American astrophysicist

Padi Boyd is an American astrophysicist. She is the head of NASA's Exoplanets and Stellar Astrophysics Laboratory and an Associate Director at the Goddard Space Flight Center. She is the project scientist for NASA's Transiting Exoplanet Survey Satellite (TESS) mission.

== Early life and education ==
Boyd was born in Perth Amboy, New Jersey. She was more interested in the arts than in science as a child, but became interested in astronomy in high school, spurred in part by Carl Sagan's Cosmos television show. Raised in Metuchen, New Jersey, she graduated from Metuchen High School and was inducted in 2015 into the school's hall of fame as part of its inaugural class. She began conducted astronomical research as an undergraduate at Villanova University, and went on to pursue graduate studies as Drexel University, where she earned a Ph.D. in physics and atmospheric science in 1993.

== Career ==
In 1993, Boyd began work for NASA at the Goddard Space Flight Center, working with the Hubble Space Telescope's High Speed Photometer Team.

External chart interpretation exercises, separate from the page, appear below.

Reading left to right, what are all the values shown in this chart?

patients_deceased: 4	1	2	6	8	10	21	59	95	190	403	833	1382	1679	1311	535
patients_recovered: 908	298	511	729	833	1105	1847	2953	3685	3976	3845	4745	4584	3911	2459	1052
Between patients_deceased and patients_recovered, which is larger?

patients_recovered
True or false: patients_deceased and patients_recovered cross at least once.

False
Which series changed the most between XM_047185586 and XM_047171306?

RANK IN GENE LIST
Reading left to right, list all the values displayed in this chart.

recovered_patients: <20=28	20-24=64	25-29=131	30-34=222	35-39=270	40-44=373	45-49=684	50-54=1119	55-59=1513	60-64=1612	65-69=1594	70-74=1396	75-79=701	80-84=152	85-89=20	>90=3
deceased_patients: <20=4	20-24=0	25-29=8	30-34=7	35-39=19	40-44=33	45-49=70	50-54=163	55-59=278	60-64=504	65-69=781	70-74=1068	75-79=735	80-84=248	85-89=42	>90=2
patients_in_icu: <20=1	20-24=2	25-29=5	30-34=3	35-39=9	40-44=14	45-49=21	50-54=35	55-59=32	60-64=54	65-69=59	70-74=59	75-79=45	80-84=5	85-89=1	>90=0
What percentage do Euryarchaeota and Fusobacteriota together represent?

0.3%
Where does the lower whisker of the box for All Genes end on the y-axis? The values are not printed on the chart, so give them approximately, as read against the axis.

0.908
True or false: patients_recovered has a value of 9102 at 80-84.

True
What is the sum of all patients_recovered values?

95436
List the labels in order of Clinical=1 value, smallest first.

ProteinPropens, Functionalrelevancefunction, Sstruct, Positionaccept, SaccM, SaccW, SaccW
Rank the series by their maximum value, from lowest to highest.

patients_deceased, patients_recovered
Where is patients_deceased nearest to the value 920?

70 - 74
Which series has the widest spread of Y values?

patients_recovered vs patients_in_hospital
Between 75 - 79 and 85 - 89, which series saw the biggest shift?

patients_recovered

In 1995, she joined Goddard's X-Ray Astronomy Group, where she worked on the MOXE x-ray telescope; in 1997 she began work on the Rossi X-ray Timing Explorer. From 2003 to 2008, she managed both the Rossi facility and the Swift Science Center. She went on to work on the Kepler space telescope and its successor, the Transiting Exoplanet Survey Satellite (TESS) mission.

== Musical project ==
Boyd is a member of the Chromatics, an a cappella group focused on songs about astronomy and physics. Members of the group include engineers, astronomers, and other employees from NASA. In May 1998, with the support of a NASA Initiative to Develop Education through Astronomy (IDEA) grant, the group released a 6-track CD AstroCappella along with a packet of related educational materials for use by classroom teachers. They released an expanded CD, AstroCappella 2.0 in 2001, with additional teaching resources on CD-ROM. They have performed at the National Air and Space Museum, the Maryland Science Center, and in Honolulu, Las Vegas, and Orlando, Florida, among other venues.